Monday, November 03, 2014

IHR KITZLER WAR SO GROSS WIE EIN KNABENPIMMEL



The blonde beauty boy of Gleisdrieick Park is back!  November 1, 2014 a day that will live in infamy.  I have not seen BBB for over a month, and I’ve missed his showboating barefoot, shirtless, preggers – chiselled frame rehearsing strenuous Breakdance 2  Electric Boogaloo moves in the gymnastics quad of the park.  Way before summer ended I would ride my bicycleta through the Park almost every day hoping to catch a glimpse of him who sometimes acts haughty when he catches you staring, but if you don’t want anyone to look why make a spectacle of yourself especially when you have a body of warmed over death, bullet nips, washboard abs of sixteen pack instead of six and a clitoral belly button that jets out over 2 angry inches.

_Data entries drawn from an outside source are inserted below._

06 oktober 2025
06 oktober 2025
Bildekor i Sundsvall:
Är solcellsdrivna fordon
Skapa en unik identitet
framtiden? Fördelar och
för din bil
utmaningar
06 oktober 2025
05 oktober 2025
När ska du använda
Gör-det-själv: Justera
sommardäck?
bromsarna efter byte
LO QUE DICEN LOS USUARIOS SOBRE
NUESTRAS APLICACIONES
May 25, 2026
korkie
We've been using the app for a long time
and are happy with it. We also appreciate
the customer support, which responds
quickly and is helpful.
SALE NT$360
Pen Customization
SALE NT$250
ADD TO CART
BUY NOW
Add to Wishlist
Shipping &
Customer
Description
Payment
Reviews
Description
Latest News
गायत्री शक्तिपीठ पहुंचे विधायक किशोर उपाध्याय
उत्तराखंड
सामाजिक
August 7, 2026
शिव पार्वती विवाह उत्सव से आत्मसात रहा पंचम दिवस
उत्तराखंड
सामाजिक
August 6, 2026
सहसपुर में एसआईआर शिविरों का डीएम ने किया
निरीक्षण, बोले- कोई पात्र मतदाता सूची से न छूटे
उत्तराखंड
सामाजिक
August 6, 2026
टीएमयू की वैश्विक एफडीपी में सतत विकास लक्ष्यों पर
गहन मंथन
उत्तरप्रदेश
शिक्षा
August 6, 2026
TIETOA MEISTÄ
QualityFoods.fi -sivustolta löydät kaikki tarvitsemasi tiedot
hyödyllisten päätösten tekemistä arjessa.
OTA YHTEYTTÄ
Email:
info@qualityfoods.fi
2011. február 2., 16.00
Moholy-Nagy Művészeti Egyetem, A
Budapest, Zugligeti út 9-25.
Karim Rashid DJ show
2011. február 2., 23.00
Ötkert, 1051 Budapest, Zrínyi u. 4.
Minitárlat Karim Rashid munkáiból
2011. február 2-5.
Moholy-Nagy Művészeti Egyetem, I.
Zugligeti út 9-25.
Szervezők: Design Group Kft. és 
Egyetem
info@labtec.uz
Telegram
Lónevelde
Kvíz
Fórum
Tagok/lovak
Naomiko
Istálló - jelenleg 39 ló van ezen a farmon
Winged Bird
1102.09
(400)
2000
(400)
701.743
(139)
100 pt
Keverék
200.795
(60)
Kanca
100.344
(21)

Hail ye the conquering hero of unseasonably warm weather  that we are having at the moment in Berlina.  My only complaint with Gleisdrieick Park is that it is too family friendly.   I don’t need to see children EVER.  My John Wayne Gacy glare may frighten BBB but his ginger bearded pal is fearless and stays topless even as the sun begins to set at 4:30pm.  Mr. Ginger beard is dimunitive with phat pound cakes, Barney Rubble feet and a Smokey Mountain pectoral cavity, and I can tell with that dumb as a brick grin of his that  he is a goodtime Sally hooker with a heart that’s gelden Christo.